Welcome to Toronto, Mike Napoli and (possibly) Juan Rivera. Mike, you will likely be our DH this year and Juan, you’ll get plenty of playing time in an outfield currently comprised of you, Travis Snider and Rajai Davis (yes, that’s it).
Oh, and by the way, whatever you two can contribute this season is simply bonus since you guys have already helped us shed an albatross of a contract.
In the wake of Vernon Wells’ departure to Anaheim in exchange for Napoli and Rivera, let’s be clear on what this deal means: the two newcomers will get their chance to contribute, sure, but this was Alex Anthopoulos using the Angels’ vulnerability and Wells’ bounce back 2010 to unload baseball’s worst contract.
Anaheim had already missed out on making a free agent splash, as Carl Crawford (Red Sox) and Adrian Beltre (Rangers) opted to sign elsewhere, and were undoubtedly eager to add someone with bigger name value than Scott Downs. Meanwhile, Anthopoulos was already viewing this as a transition year and likely had always intended to shop Wells once the free agent market died down.
Now, while even though this may sound like an insensitive portrayal of Wells as being no more than a hefty contract for the club to wash their hands of, he will undeniably be missed in Toronto. His 12 years as a Jay saw him grow into a clubhouse and community leader, a guy who played hard, had talent and could only be faulted for signing the big money contract offered to him.
The three-time All-Star will be difficult to replace defensively in centre field and even tougher to replace as a leading locker room voice.

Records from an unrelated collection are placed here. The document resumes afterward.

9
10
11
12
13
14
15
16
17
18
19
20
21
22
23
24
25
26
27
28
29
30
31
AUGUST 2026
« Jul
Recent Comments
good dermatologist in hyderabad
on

Remember, the pitching staff has already lost their previous veteran leader in Shaun Marcum and there have already been reports of a growing divide between the Latino and American players in the Blue Jays clubhouse. Jose Bautista and Ricky Romero are likely to step into the ‘face of the franchise’ roles, but neither have shown leadership traits. Perhaps the responsibility falls to Aaron Hill, now the second-longest serving Blue Jays behind Jason Frasor, but even he will need to come back from a brutal 2010 to be taken seriously.
As for Napoli and Rivera (Rivera only being included in the deal according to some reports), look for both to have significant roles this season, with Napoli the likelier of the two to hang in for the long haul. Neither Napoli (29) nor Rivera (32) is particularly young, but Napoli brings precious versatility as a guy who can catch, play first and DH, while Rivera saw a major drop in his numbers from the 2009 to 2010 season. He is, however, a tremendous contact hitter and is regularly among the league leaders in fewest strikeouts per plate appearance.
Contract-wise, Napoli is arbitration-eligible and should get about $4 million a season, while Rivera will be a free agent following this season and could gain Type B status (Jays get a sandwich pick) if his numbers don’t plummet.
All in all, this deal bids farewell to a player who held a meaningful connection to the franchise, but also offers the Jays financial flexibility as they prepare for the influx of talented prospects on what is, hopefully, the rise back into contention.